Study and Develop a System for Automated Bird Count and Data Collection

The objective of this project is to design a system that could automatically calculate the number of chicken and their varying size.

The system consists of five parts. The first part is to study the deployment environment. The second is the sensor selection and hardware design. The third is the code algorithm and method to detect the presence of chicken. The fourth illustrates the communication interface. Lastly, designing of graphic user interface will be discussed.

The deployment environment is very humid caused by water condensation. Wireless deployment becomes unstable due to the varying water condensation intensity. If a cable is hung for testing, water droplets will be observed dripping from the cable within 3 minutes. The place will be washed using water pipe, so water resistance and vibration will be a concern to the design too.


Figure 1. Table show the test result of different sensor

After testing various sensors, light intensity was decided upon. It is also more cost effective.

Due to the chickens’ varying size and improper position, the system is registering a false count while detection is from the neck down to the bottom. So, a timer to detect the feet was introduced. The algorithm was able to provide an accurate count of the number chickens and also the hanging position.

Figure 2. Captured Data, green is chicken detection profile, yellow is hanger detection profile
Figure 3 shows how the  detector/sensor works.

When the chicken feet and the hanger are detected, the signal is sent to the LED count display and captured by application.


Designing with wireless communication was decided upon after completion of field test on wireless receiving sensitivity.
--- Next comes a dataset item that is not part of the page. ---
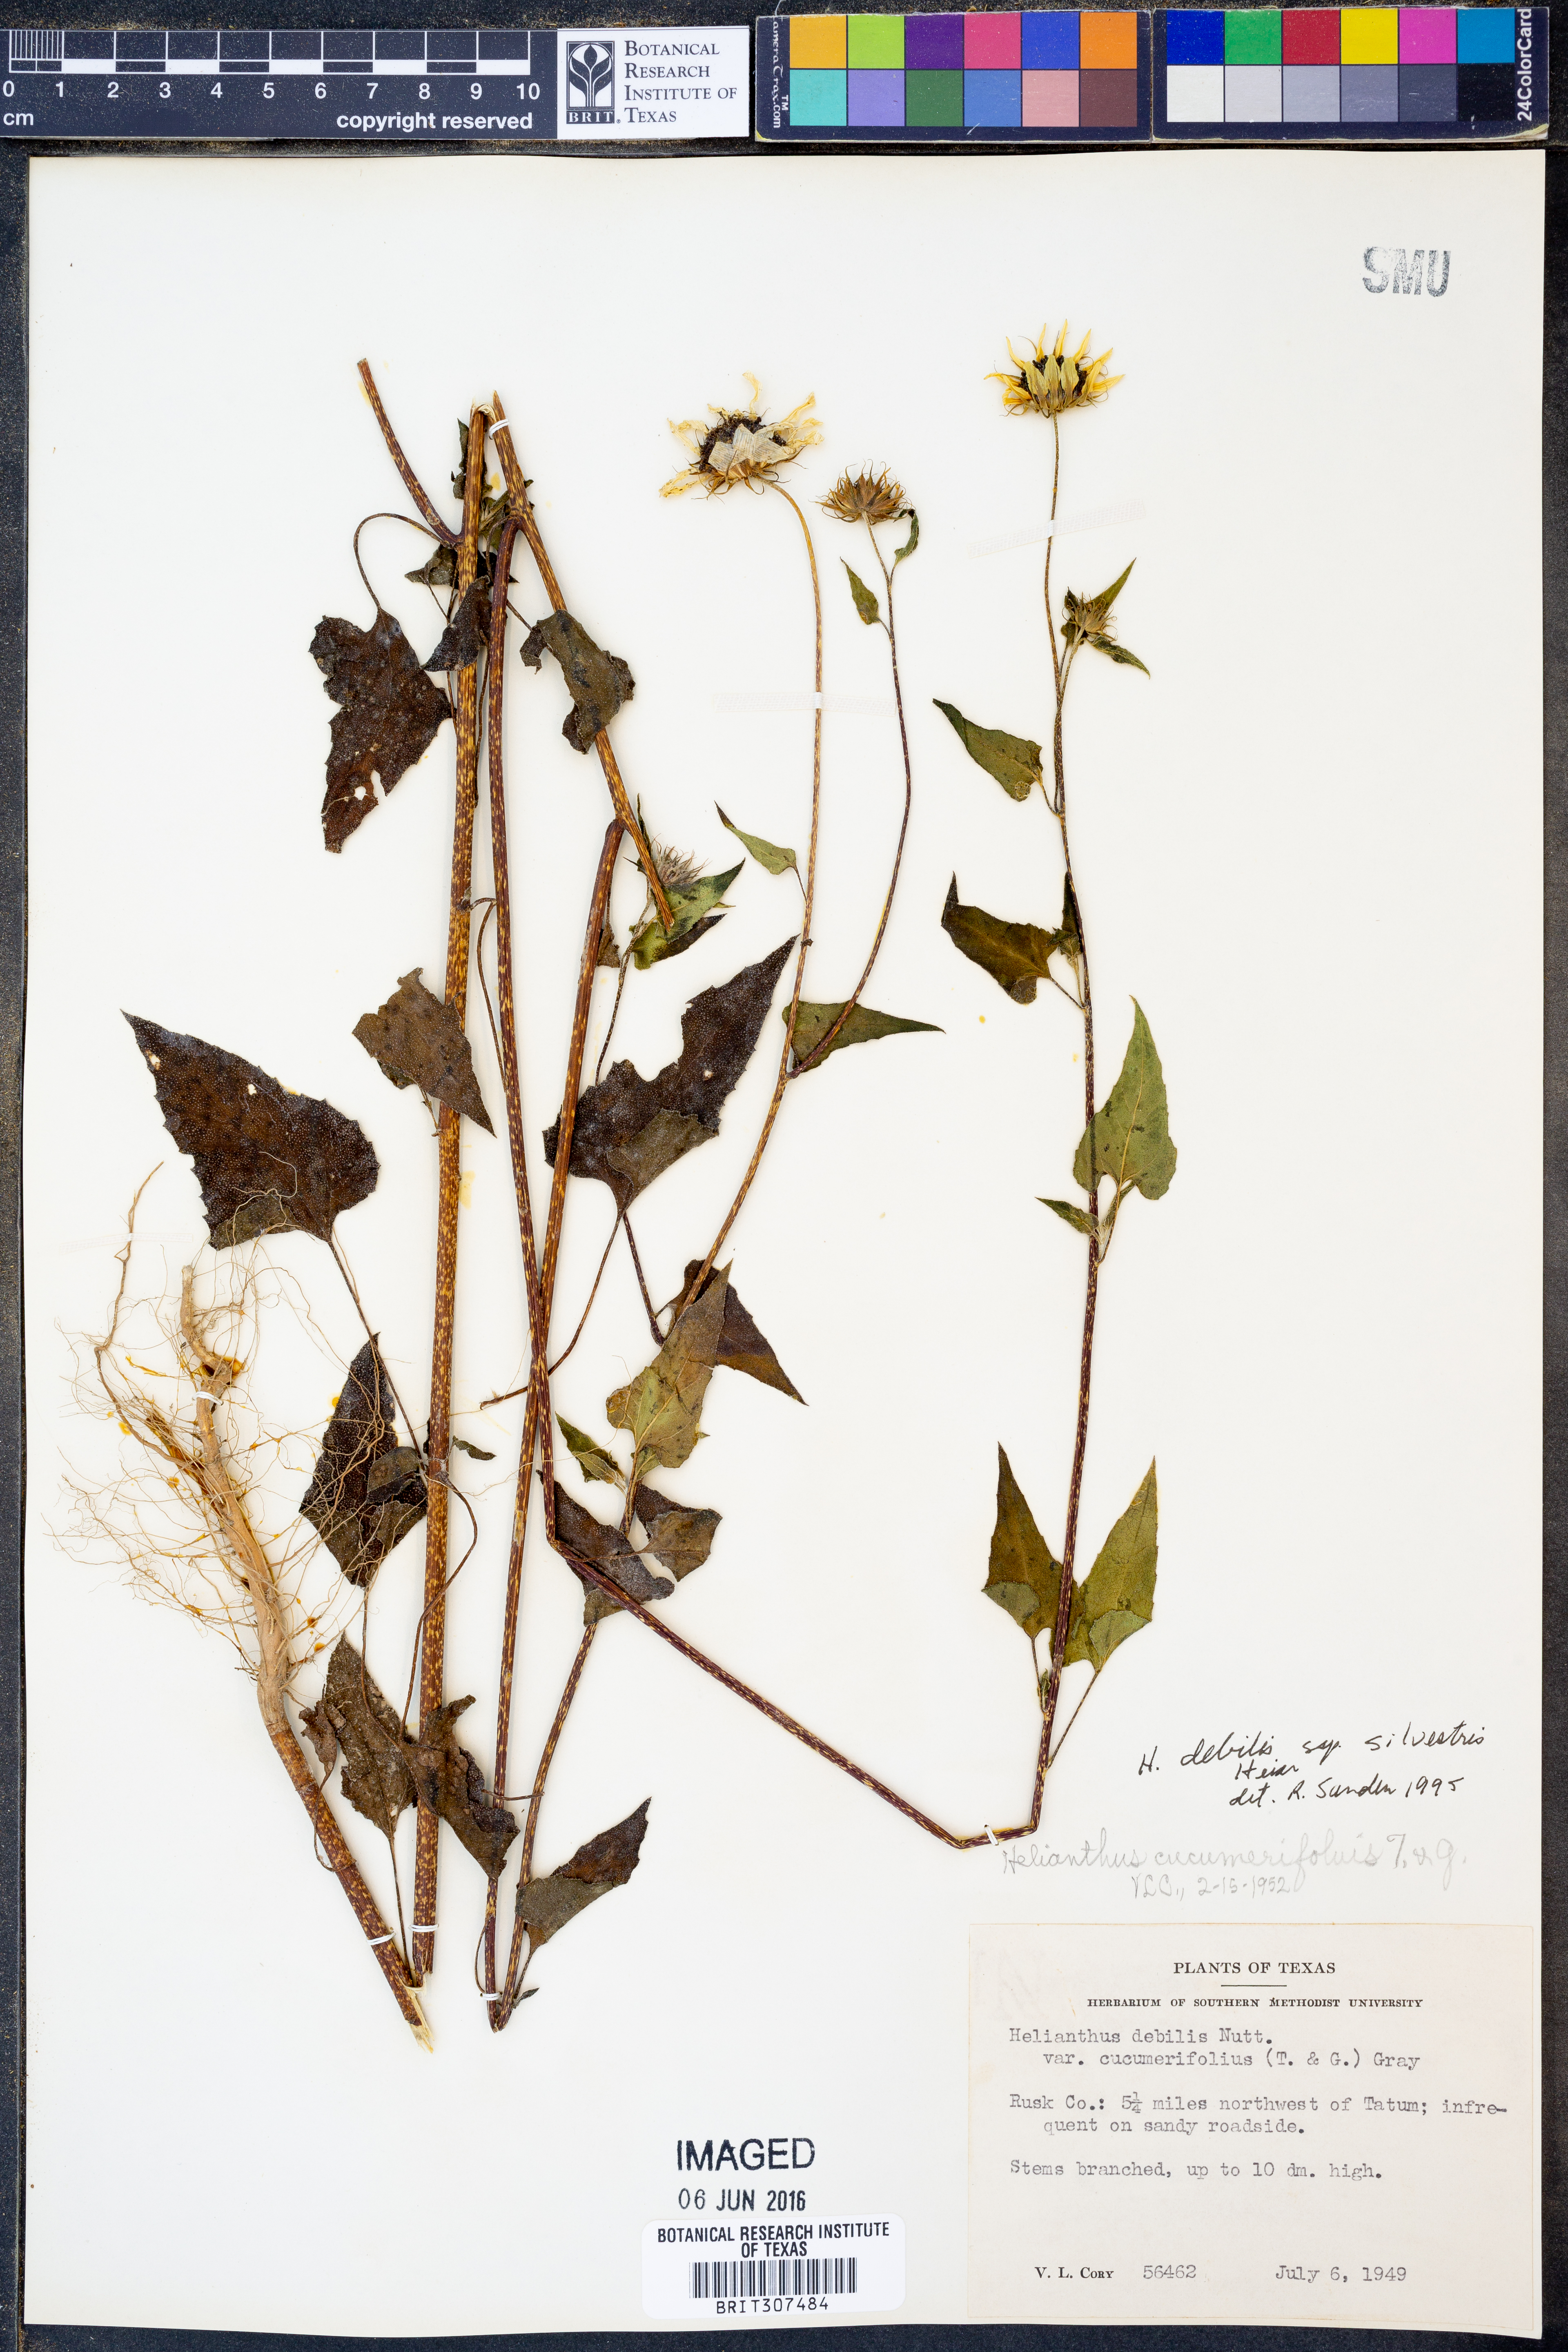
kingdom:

However, after 3 weeks, when the data receiving frequency was examined, it was found that data was not coming in in a constant manner. This was due to the unstable wireless RSSI in the sensor room. This issue was resolved by changing to RS485 interface. Now data is coming in in a constant frequency. Below is the system block diagram.

Figure 4. System block diagram and modular hardware design.

The software application was developed with GUI in collaboration with National Instrument LABVIEW. This application will automatically detect the port and configure it. The only step involving a human resource is the keying in of the batch number. This creates identification (ID) for tracking purposes. Once the batch count is completed, the system will automatically reset the counter. If there is a malfunction of the system, a notification will be sent to the developer. After completion of each batch, detailed data will be sent to the developer via email. The data will be analyzed for improvement and also monitoring purposes. The report will be saved in a shared folder where the client will have access to.

Figure  5. Software application with GUI developed by LABVIEW

To conclude, even though we have achieved an accurate chicken count with reduced human resources, the issue of empty batch ID and out of alignment sensor still occurs. To fully eradicate this issue, industry internet (Industry 4.0) has to be implemented from the farm, suppliers and clients.